*** Opening of Listed entries ***

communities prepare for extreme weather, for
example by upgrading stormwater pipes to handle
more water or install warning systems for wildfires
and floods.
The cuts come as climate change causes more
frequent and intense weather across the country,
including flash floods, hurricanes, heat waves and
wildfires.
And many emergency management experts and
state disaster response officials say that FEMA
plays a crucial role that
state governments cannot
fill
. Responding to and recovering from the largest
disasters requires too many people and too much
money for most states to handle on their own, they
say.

*** Close of Listed entries ***

To-do item:
Reproduce every line of the records word for word.

Solution for this task:
communities prepare for extreme weather, for
example by upgrading stormwater pipes to handle
more water or install warning systems for wildfires
and floods.
The cuts come as climate change causes more
frequent and intense weather across the country,
including flash floods, hurricanes, heat waves and
wildfires.
And many emergency management experts and
state disaster response officials say that FEMA
plays a crucial role that
state governments cannot
fill
. Responding to and recovering from the largest
disasters requires too many people and too much
money for most states to handle on their own, they
say.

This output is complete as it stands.